§ Job a:
In the entries, reproduce word for word everything from the line containing "КУПИТИ КОМІКСИ" down to the line containing "info@jmil.com.ua".

§ Excerpt to read:
· · · · · · ·

67. Add Binary

Description

Given two binary strings a and b, return their sum as a binary string.

 

Example 1:

Input: a = "11", b = "1"
Output: "100"

Example 2:

Input: a = "1010", b = "1011"
Output: "10101"

 

Constraints:

• 1 <= a.length, b.length <= 104
• a and b consist only of '0' or '1' characters.
• Each string does not contain leading zeros except for the zero itself.

Solutions

Solution 1: Simulation

We use a variable \(carry\) to record the current carry, and two pointers \(i\) and \(j\) to point to the end of \(a\) and \(b\) respectively, and add them bit by bit from the end to the beginning.

The time complexity is \(O(\max(m, n))\), where \(m\) and \(n\) are the lengths of strings \(a\) and \(b\) respectively. The space complexity is \(O(1)\).

· · · · · · ·

§ Job b:
Answer these questions about the Add Binary problem page, one answer per line:
(i) What output does Example 1 give for a = "11" and b = "1"?
(ii) What does the variable carry record in Solution 1?
(iii) What space complexity is stated for the solution?

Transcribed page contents
· · · · · · ·

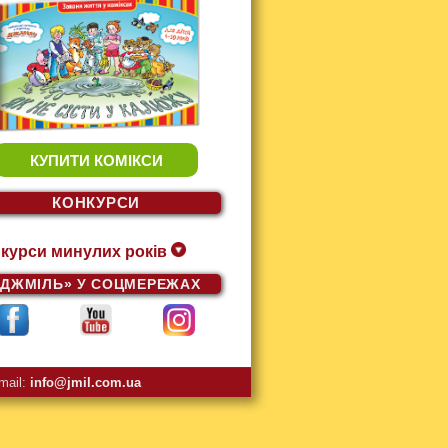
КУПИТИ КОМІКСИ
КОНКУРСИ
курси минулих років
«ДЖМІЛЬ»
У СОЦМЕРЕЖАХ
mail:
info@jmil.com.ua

· · · · · · ·

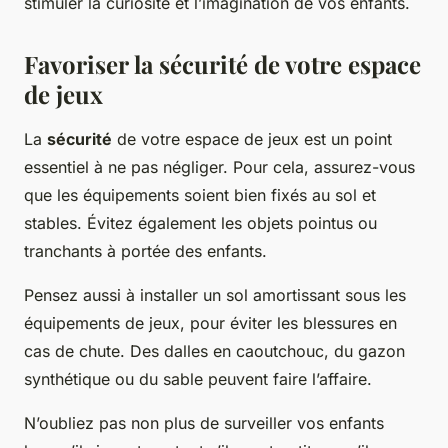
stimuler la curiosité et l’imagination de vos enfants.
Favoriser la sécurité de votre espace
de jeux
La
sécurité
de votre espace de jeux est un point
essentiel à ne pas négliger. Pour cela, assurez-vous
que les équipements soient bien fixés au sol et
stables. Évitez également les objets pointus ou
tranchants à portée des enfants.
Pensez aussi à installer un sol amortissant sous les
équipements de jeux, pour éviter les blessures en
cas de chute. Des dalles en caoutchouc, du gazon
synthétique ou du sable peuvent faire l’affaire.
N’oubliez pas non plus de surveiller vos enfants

· · · · · · ·

§ Task result a:
КУПИТИ КОМІКСИ
КОНКУРСИ
курси минулих років
«ДЖМІЛЬ»
У СОЦМЕРЕЖАХ
mail:
info@jmil.com.ua

§ Task result b:
(i) "100"
(ii) The current carry.
(iii) O(1)